▶ **REQUIRED ACTIONS**
1 – Summarize the message excerpt in two sentences.
2 – Repeat word for word the portion of the message excerpt that begins with the words "This was one" and ends with "local modules too!).".
3 – According to the message excerpt, what was Yhc especially meant to compile to?

=== SOURCE EXTRACT ===

Brian Hulley wrote:
To port GHC to a completely new platform, you'd of course need a Haskell compiler or interpreter already. However to bootstrap the process only a slow interpreter would be needed so as long as a portable pre-built bytecode version was available for download the only thing left to port would be a byte code interpreter which could just be a single file of c code.
This was one void Yhc was designed to fill, especially by compiling to java bytecode. At the rate I work--if I'm the only one deconstructing the current build system--by the time I'm done the Yhc team will have everything running. Greg Fitzgerald wrote:
I was trying to build something like this recently but hit a roadblock. ... Unfortunately, the imported module needs to have the line "module X.Y.Zwhere", which means the file needs to be aware of its parent directories. I think that's too harsh a constraint, and makes it a pain to move things around (true in everyday Haskell projects with local modules too!).

=== SOURCE DATA ===

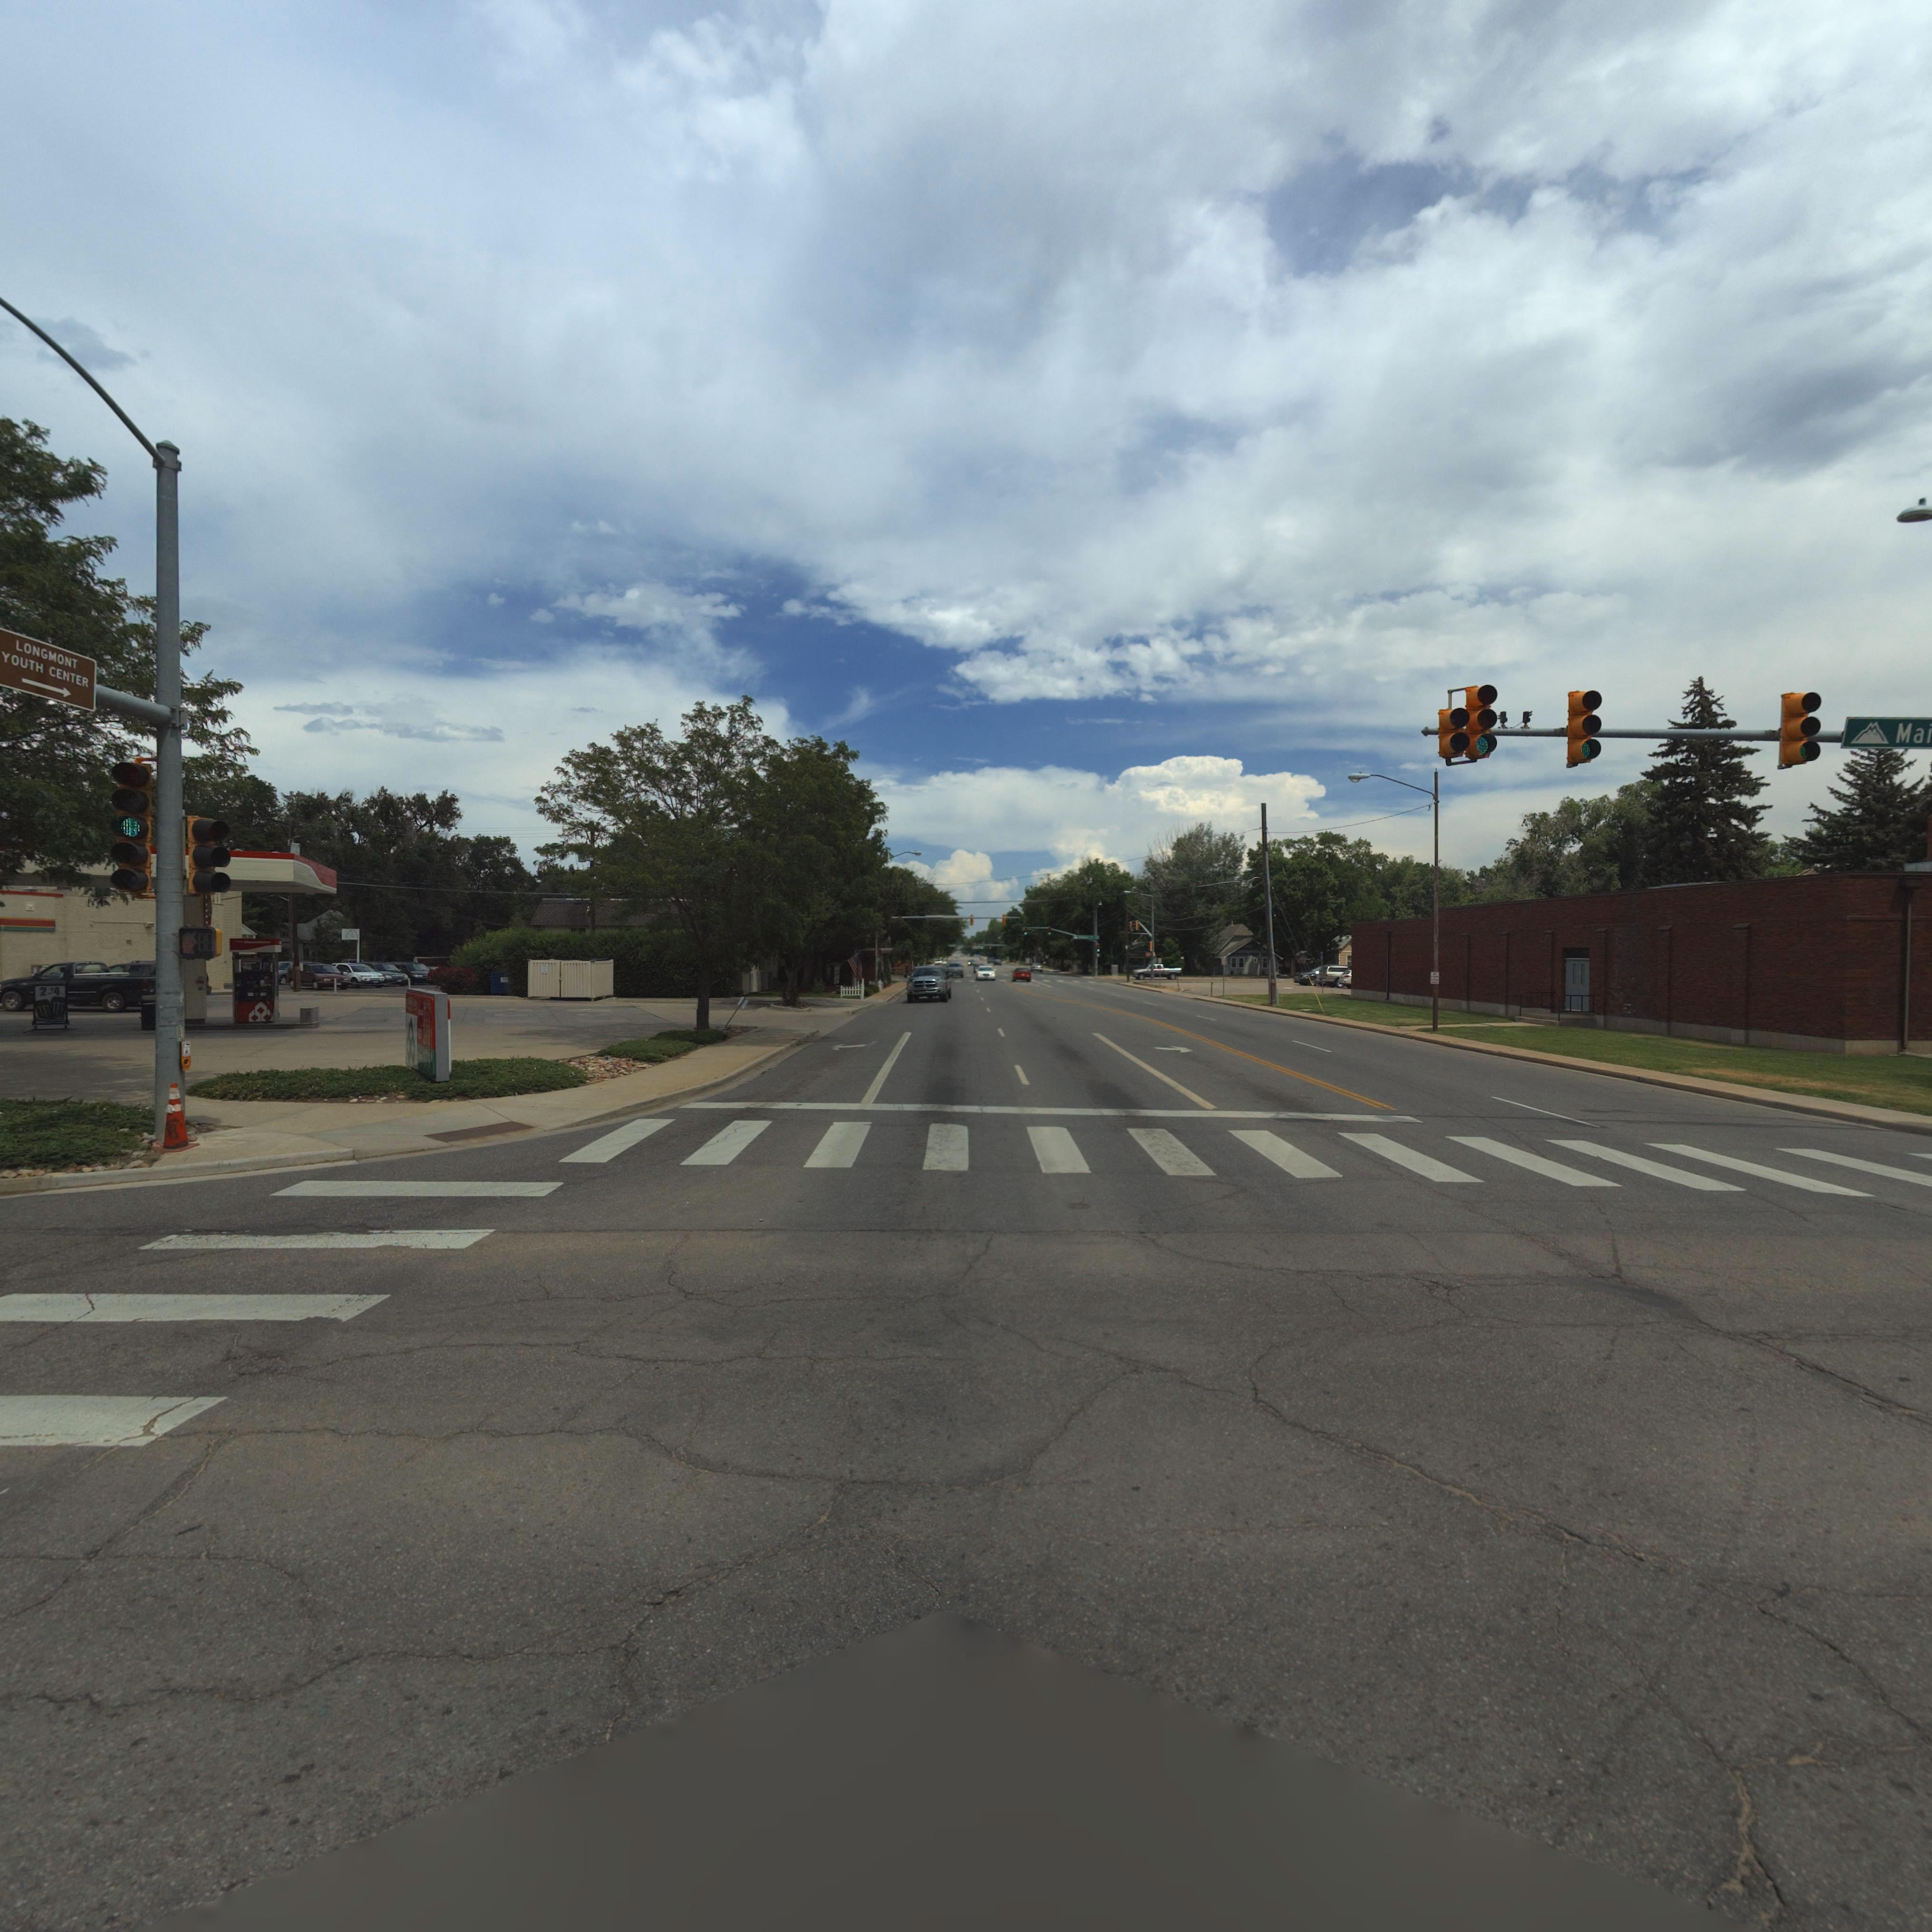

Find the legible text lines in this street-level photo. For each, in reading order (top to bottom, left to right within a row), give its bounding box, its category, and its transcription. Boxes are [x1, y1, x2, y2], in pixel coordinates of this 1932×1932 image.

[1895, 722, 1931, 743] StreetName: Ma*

===

▶ **ANSWERS**
1 – The excerpt argues that porting GHC to a new platform would require only a byte code interpreter, possibly a single file of C code, as long as a portable pre-built bytecode version could be downloaded. It adds that Yhc was designed partly to fill this gap, and it complains that an imported module must carry a module line naming its parent directories, which makes files a pain to move around.

2 –
This was one void Yhc was designed to fill, especially by compiling to java bytecode. At the rate I work--if I'm the only one deconstructing the current build system--by the time I'm done the Yhc team will have everything running. Greg Fitzgerald wrote:
I was trying to build something like this recently but hit a roadblock. ... Unfortunately, the imported module needs to have the line "module X.Y.Zwhere", which means the file needs to be aware of its parent directories. I think that's too harsh a constraint, and makes it a pain to move things around (true in everyday Haskell projects with local modules too!).

3 – Java bytecode.